[Opening Source records section]

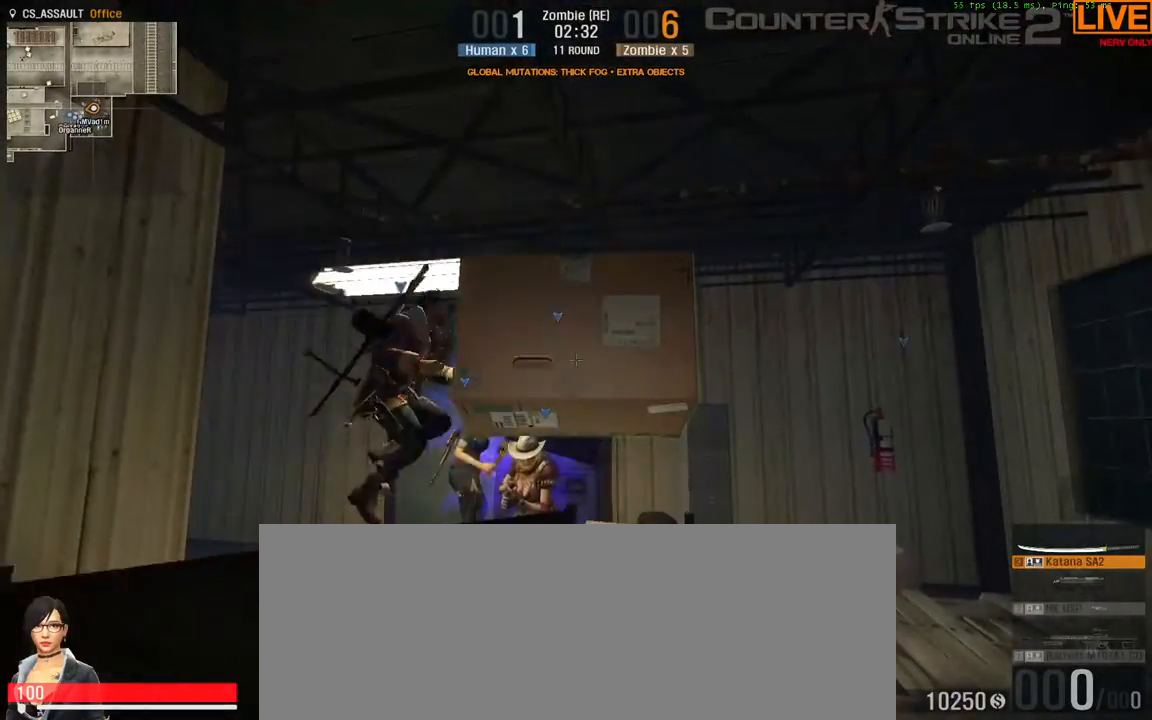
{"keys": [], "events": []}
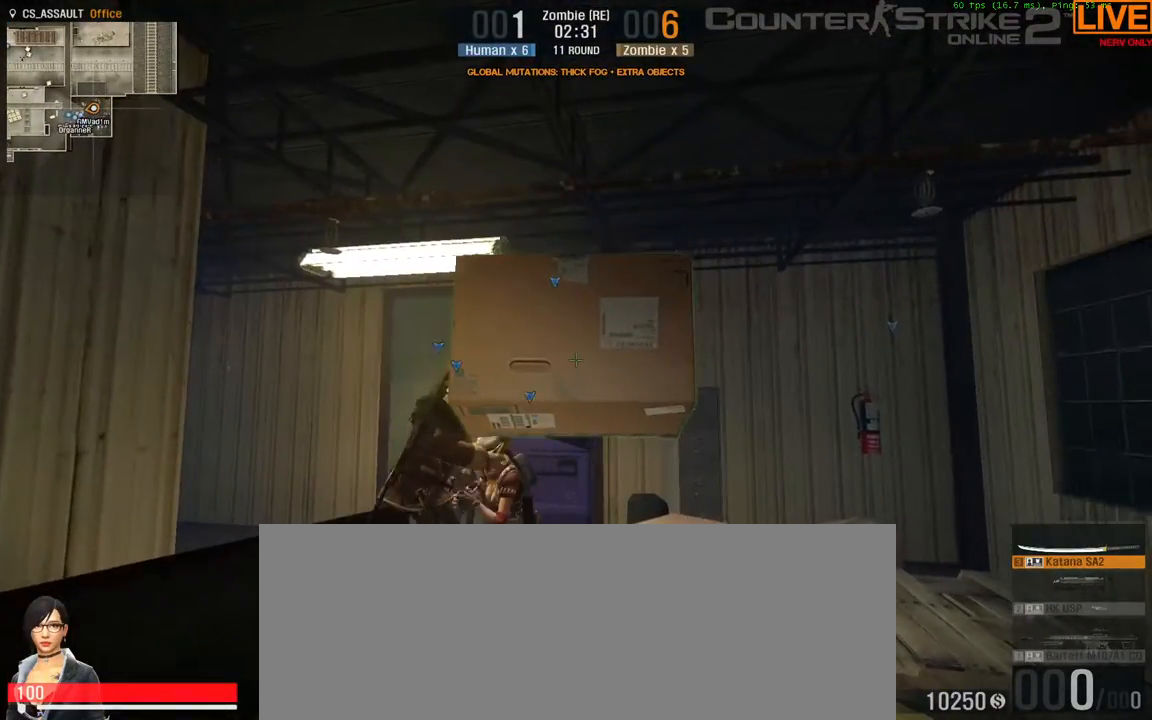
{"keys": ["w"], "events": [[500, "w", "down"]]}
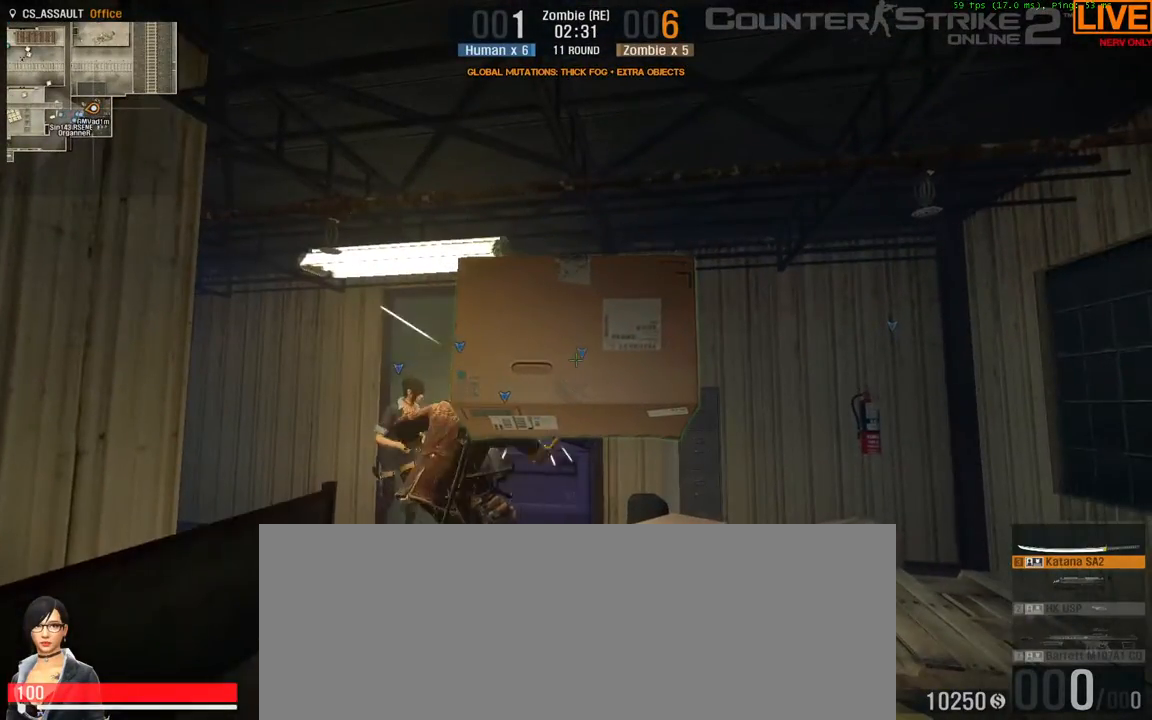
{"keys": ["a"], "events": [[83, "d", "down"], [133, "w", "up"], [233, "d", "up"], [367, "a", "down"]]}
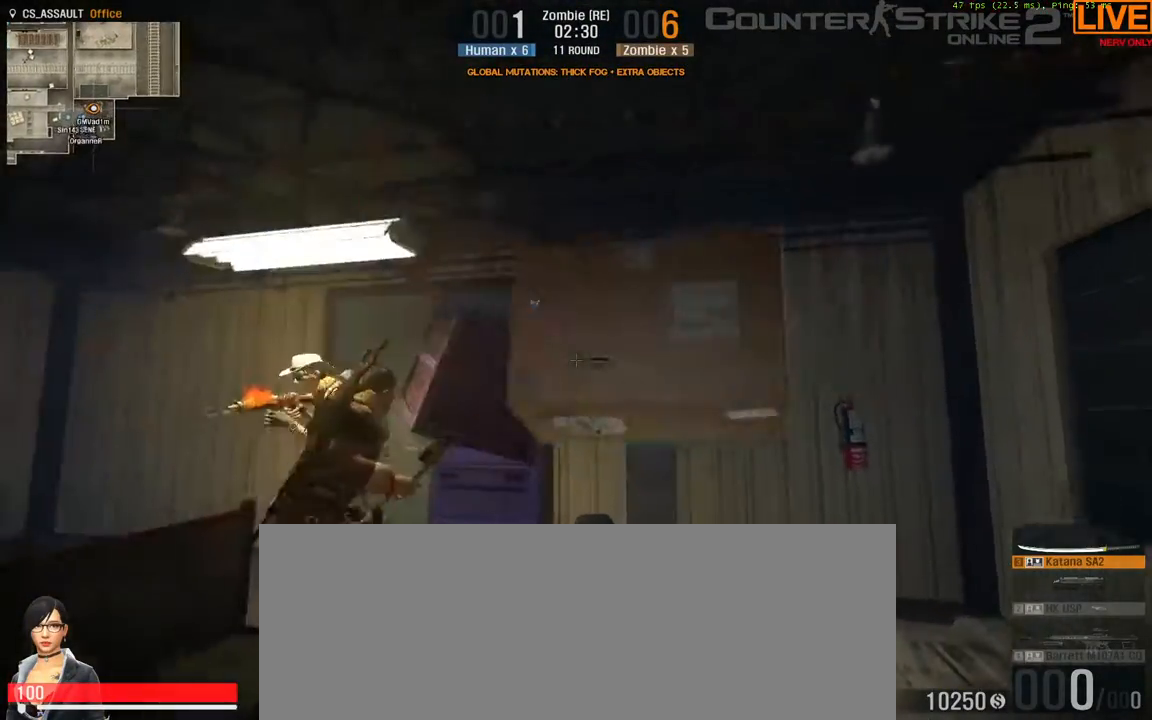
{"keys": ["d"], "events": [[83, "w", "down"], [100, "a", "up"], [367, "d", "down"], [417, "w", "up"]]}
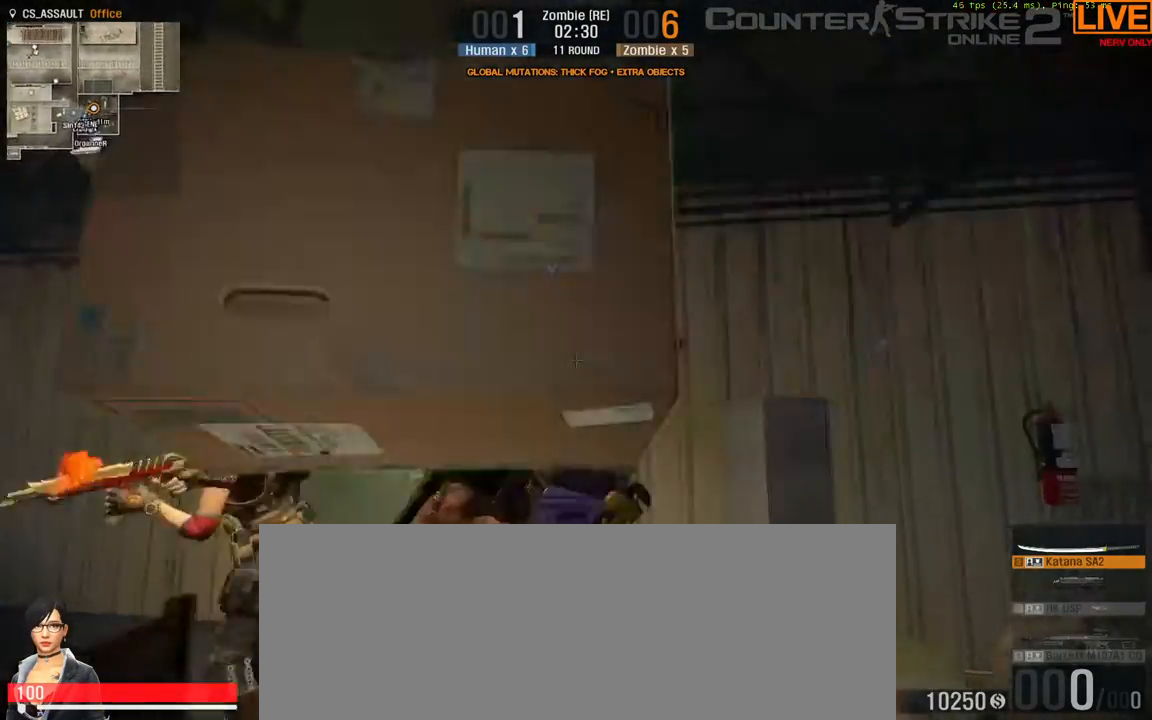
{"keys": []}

[Closing Source records section]

▶ _Your objective_
Pictures aside, repeat each entry in full and without change.

▶ _Reply to the task_
{"keys": [], "events": []}
{"keys": ["w"], "events": [[500, "w", "down"]]}
{"keys": ["a"], "events": [[83, "d", "down"], [133, "w", "up"], [233, "d", "up"], [367, "a", "down"]]}
{"keys": ["d"], "events": [[83, "w", "down"], [100, "a", "up"], [367, "d", "down"], [417, "w", "up"]]}
{"keys": []}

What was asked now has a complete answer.